### Task list
1 - According to the announcement of the Wilbur Cross medals, at which university does Holt teach?
2 - Reproduce the passage of the announcement of the Wilbur Cross medals between "Luker is the" and "American justice system.", inclusive, with no changes.

### Excerpt provided
* * * * * * * * *

Wilbur Cross medals awarded to four alumni
The Graduate School bestowed its highest honor—the Wilbur Cross Medal—on inventor Eric R. Fossum ’84PhD (engineering and applied science), historian Thomas Holt ’73PhD (American studies), reproductive rights expert Kristin Luker ’74PhD (sociology), and Nobel laureate and economist Edmund Phelps ’59PhD (economics) on October 14. The medal recognizes spectacular intellectual accomplishments, public service, teaching, and mentoring.
Fossum, professor of engineering at Dartmouth College, conceived a way to produce a tiny, inexpensive “camera-on-a-chip”—now found in billions of cell phones and tablets. His work has changed the way people communicate and has enhanced medicine (pill cameras), filmmaking (special effects), and automotive safety (side- and rear-view cameras).
Holt, the James Westfall Thompson Distinguished Service Professor of American and African American History at the University of Chicago, has transformed our understanding of American, Caribbean, and transatlantic history, the African diaspora, and race relations.
Luker is the Elizabeth Josselyn Boalt Professor of Law, professor of sociology, and founding director of the Center on Reproductive Rights and Justice at the University of California, Berkeley. A trailblazing thinker and public sociologist, she is largely responsible for creating a new field of study focused on the intersection of reproductive rights and the American justice system.

* * * * * * * * *

### Dataset records
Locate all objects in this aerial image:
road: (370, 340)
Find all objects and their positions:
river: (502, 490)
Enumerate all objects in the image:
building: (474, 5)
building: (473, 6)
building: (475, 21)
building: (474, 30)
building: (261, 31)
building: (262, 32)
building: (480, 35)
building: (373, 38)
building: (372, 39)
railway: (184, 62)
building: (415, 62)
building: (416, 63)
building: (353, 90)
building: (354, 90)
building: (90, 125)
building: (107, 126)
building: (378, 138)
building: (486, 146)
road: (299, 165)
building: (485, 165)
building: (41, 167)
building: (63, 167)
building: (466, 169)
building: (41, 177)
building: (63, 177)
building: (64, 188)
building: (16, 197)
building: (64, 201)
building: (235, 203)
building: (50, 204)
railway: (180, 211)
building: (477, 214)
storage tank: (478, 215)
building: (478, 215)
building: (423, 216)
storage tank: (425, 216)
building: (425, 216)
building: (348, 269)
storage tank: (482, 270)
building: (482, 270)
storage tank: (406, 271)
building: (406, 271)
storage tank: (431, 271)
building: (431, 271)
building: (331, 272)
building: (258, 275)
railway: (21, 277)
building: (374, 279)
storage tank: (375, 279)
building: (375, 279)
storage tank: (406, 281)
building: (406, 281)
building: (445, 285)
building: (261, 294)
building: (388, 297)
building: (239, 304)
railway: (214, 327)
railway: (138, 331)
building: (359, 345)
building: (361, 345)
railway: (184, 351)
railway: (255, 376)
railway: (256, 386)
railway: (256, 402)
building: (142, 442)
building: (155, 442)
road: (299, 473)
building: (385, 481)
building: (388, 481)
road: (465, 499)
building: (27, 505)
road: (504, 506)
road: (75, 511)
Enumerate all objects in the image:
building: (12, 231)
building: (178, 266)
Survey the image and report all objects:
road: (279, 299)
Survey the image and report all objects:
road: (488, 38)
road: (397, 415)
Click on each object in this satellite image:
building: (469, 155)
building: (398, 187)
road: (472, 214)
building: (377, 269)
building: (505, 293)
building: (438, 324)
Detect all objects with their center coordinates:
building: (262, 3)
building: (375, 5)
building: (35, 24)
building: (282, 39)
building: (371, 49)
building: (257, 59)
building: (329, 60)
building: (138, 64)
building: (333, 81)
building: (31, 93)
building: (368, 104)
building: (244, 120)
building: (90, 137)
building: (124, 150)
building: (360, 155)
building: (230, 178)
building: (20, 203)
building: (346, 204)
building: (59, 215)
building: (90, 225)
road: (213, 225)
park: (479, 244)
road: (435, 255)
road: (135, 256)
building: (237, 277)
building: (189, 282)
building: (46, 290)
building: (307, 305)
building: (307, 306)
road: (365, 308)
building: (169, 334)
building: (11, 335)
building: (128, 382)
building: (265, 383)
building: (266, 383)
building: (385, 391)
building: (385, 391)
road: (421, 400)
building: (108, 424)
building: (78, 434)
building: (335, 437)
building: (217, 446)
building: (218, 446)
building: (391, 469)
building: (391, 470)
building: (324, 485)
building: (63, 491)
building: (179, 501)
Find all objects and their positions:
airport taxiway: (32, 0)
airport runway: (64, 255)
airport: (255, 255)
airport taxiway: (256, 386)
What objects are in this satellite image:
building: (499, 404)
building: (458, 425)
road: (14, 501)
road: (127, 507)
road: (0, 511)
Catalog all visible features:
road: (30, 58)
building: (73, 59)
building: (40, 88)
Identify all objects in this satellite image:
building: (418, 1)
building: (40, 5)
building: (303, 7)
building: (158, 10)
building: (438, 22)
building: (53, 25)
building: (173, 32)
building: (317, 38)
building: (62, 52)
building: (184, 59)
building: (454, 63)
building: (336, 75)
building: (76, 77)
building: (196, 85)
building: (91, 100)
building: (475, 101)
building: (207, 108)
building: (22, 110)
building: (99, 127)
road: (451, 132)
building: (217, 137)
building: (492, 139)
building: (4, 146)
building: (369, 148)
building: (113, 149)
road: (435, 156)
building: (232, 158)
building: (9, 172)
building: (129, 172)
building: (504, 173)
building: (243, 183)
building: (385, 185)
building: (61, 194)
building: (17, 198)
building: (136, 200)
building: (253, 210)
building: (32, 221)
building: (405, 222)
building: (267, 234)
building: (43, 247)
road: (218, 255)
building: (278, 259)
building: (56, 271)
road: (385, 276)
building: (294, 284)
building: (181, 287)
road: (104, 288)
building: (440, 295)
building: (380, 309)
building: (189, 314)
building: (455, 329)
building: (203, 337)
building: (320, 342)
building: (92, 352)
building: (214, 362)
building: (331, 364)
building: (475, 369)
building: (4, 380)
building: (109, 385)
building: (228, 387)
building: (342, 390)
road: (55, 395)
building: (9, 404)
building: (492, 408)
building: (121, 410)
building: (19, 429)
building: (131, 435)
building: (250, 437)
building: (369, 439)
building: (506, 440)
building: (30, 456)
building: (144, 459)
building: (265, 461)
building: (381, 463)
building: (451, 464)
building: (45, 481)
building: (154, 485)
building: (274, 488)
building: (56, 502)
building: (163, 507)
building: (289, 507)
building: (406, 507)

* * * * * * * * *

### Answers to each task
1 - The University of Chicago.

2 -
Luker is the Elizabeth Josselyn Boalt Professor of Law, professor of sociology, and founding director of the Center on Reproductive Rights and Justice at the University of California, Berkeley. A trailblazing thinker and public sociologist, she is largely responsible for creating a new field of study focused on the intersection of reproductive rights and the American justice system.